El sol se alzó sobre miles de muelles abarrotados de gente y Lev volvió a sentir la emoción de unas horas antes. Mástiles antiguos y jarcias rodeadas de las chimeneas de los vapores. En el muelle convivían edificios imponentes y cobertizos ruinosos, grúas altas y cabrestantes achaparrados, escaleras, cabos y carretas. Tierra adentro Lev podía ver filas enteras de vagones de mercancías llenos de carbón, centenares de ellos – no, miles -, que se perdían en el horizonte, más allá de donde alcanzaba la vista. Le decepcionó no poder ver la famosa Estatua de la Libertad con su antorcha: debía de quedar oculta tras un cabo o promontorio, supuso.

Empezaron a llegar los trabajadores del puerto, primero en pequeños grupos y luego en tromba. Unos barcos partían y otros arribaban. Una docena de mujeres comenzaron a descargar sacas de patatas de una pequeña embarcación que había frente al cobertizo. Lev se preguntó cuándo iban a llegar los policías de inmigración.

Entonces, se le acercó Spiria, que parecía haber olvidado el modo en que lo había amenazado.

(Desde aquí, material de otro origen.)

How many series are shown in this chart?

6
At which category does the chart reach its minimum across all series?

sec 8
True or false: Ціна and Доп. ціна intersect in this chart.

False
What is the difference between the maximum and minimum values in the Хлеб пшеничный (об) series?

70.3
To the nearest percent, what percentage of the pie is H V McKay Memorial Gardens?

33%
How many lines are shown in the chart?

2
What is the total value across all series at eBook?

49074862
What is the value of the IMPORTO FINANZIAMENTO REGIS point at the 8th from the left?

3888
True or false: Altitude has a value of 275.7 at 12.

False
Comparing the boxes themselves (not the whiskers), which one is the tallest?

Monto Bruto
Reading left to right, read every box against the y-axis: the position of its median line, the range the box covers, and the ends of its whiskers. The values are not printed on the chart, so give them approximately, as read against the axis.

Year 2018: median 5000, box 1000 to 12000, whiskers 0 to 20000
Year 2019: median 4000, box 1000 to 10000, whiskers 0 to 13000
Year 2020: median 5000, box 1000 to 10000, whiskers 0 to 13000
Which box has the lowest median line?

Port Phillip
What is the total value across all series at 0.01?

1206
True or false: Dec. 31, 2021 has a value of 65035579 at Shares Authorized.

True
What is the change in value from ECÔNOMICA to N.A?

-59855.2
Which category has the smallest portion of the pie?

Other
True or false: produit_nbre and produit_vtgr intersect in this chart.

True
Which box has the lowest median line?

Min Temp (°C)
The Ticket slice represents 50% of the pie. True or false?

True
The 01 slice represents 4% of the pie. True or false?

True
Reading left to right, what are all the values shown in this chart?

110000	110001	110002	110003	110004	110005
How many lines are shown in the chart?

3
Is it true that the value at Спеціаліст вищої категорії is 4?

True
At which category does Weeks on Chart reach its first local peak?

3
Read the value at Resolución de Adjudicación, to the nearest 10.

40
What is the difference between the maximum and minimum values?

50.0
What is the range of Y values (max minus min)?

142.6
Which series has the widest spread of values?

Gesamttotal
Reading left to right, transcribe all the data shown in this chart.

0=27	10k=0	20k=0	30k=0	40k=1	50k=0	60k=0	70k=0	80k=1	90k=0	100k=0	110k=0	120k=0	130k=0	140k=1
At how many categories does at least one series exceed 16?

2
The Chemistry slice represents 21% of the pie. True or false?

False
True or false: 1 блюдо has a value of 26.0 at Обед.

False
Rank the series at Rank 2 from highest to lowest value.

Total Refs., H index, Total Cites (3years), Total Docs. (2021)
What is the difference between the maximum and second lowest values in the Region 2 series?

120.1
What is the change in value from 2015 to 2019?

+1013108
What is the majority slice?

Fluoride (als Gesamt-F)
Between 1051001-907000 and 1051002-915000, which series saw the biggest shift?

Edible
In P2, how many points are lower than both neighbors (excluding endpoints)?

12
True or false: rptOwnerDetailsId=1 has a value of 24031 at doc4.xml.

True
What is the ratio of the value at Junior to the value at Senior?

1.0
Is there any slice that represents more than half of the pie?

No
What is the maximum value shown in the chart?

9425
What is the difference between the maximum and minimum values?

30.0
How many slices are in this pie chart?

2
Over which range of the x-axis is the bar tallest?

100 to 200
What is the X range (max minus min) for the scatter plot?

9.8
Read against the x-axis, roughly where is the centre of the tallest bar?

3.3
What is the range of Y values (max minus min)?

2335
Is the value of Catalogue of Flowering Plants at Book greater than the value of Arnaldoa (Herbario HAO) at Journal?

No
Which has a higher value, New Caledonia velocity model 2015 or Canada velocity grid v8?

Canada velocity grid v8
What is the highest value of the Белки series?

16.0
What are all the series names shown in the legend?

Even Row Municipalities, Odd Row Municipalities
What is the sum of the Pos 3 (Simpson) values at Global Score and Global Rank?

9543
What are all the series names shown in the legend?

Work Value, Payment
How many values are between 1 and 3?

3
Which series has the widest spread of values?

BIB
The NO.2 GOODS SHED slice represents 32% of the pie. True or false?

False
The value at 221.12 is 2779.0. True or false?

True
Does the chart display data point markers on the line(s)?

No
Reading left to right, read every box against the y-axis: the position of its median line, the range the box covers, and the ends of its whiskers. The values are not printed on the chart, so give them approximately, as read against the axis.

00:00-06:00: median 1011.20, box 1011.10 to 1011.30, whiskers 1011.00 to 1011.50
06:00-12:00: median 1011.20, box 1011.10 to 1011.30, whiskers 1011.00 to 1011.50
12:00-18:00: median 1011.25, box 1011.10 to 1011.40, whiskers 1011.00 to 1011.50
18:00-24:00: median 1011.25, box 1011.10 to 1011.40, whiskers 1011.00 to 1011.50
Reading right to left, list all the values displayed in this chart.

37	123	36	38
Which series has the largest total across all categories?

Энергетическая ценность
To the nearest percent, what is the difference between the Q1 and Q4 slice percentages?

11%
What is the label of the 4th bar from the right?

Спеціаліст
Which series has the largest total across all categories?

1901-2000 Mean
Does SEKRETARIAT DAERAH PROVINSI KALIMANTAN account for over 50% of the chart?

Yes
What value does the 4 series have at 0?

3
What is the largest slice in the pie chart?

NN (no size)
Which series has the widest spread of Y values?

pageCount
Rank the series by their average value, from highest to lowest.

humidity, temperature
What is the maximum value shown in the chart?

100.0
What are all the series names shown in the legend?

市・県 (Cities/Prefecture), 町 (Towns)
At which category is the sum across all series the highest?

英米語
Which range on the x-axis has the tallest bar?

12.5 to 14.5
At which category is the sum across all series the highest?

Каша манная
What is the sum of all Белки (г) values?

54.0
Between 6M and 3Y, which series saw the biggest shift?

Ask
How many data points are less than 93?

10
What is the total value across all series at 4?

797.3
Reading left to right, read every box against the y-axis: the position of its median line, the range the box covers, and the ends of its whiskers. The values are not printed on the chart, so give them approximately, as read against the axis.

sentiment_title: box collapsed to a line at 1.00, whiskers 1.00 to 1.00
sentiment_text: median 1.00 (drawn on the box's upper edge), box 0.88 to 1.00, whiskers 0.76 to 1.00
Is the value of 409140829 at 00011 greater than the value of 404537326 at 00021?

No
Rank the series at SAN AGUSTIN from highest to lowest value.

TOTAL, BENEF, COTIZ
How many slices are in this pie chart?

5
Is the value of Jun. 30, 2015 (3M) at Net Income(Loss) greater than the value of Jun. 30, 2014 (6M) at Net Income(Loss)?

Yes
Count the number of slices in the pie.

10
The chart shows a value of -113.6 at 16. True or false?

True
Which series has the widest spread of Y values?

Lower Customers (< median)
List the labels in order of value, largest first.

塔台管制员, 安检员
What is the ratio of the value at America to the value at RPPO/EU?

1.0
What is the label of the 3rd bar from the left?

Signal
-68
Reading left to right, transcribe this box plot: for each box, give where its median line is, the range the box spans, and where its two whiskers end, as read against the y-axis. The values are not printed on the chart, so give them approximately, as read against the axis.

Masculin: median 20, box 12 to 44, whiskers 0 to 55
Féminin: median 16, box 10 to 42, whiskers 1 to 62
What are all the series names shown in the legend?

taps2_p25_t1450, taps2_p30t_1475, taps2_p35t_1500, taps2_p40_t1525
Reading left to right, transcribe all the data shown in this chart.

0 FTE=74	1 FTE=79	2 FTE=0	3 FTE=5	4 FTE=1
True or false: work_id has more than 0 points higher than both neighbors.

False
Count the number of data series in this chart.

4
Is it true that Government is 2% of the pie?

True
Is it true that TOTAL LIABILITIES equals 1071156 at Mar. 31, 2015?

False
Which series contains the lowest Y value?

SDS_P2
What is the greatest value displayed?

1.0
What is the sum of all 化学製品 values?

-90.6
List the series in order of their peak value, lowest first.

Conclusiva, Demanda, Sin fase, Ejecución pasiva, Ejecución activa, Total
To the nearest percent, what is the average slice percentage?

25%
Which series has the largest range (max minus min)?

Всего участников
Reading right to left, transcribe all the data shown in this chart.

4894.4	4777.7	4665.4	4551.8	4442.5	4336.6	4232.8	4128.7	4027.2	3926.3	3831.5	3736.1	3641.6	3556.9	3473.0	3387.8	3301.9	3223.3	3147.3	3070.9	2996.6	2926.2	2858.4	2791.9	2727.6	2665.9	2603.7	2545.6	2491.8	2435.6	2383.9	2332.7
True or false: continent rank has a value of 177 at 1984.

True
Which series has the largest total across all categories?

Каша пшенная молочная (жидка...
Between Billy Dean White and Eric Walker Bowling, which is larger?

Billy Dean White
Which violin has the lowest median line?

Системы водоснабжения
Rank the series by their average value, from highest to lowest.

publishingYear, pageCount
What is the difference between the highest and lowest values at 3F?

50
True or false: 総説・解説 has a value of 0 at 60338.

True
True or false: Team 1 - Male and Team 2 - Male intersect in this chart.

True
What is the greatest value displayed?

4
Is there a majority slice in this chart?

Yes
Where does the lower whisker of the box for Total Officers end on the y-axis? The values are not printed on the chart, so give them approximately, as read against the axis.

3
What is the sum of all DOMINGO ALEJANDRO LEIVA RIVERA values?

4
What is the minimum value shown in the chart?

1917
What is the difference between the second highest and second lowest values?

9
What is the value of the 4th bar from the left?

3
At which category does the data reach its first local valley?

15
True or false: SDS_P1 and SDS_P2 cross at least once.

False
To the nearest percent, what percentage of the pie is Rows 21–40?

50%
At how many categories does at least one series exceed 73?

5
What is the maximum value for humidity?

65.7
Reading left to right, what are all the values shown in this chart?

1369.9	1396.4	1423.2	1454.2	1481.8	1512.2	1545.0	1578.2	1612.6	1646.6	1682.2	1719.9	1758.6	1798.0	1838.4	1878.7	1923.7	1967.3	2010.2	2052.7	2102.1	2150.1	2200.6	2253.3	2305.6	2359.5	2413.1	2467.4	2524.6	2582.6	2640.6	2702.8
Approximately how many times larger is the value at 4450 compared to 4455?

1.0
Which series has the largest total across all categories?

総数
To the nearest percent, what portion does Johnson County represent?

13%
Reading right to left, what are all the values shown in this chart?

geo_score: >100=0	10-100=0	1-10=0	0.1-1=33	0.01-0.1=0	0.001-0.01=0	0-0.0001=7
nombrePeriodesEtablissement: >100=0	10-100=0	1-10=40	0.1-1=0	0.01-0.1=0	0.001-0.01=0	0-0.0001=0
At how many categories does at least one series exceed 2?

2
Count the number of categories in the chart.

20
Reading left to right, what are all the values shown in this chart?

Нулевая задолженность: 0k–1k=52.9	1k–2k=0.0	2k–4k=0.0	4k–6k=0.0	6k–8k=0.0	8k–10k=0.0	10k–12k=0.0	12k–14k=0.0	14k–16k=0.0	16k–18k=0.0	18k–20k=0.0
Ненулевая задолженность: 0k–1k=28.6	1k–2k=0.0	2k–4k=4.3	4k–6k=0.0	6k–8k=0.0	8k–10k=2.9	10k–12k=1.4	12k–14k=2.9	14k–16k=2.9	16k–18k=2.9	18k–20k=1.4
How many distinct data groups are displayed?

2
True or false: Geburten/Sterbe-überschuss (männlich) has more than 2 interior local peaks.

– Se han olvidado de nosotros – le dijo.

– Eso parece – admitió Lev, confundido.

– ¿Vamos a dar un paseo a ver si encontramos a alguien que hable ruso?

– Buena idea.

Spiria se dirigió a uno de los ancianos.

– Vamos a ver si podemos averiguar qué sucede.

El hombre parecía nervioso.

– Quizá deberíamos quedarnos aquí, tal y como nos han ordenado.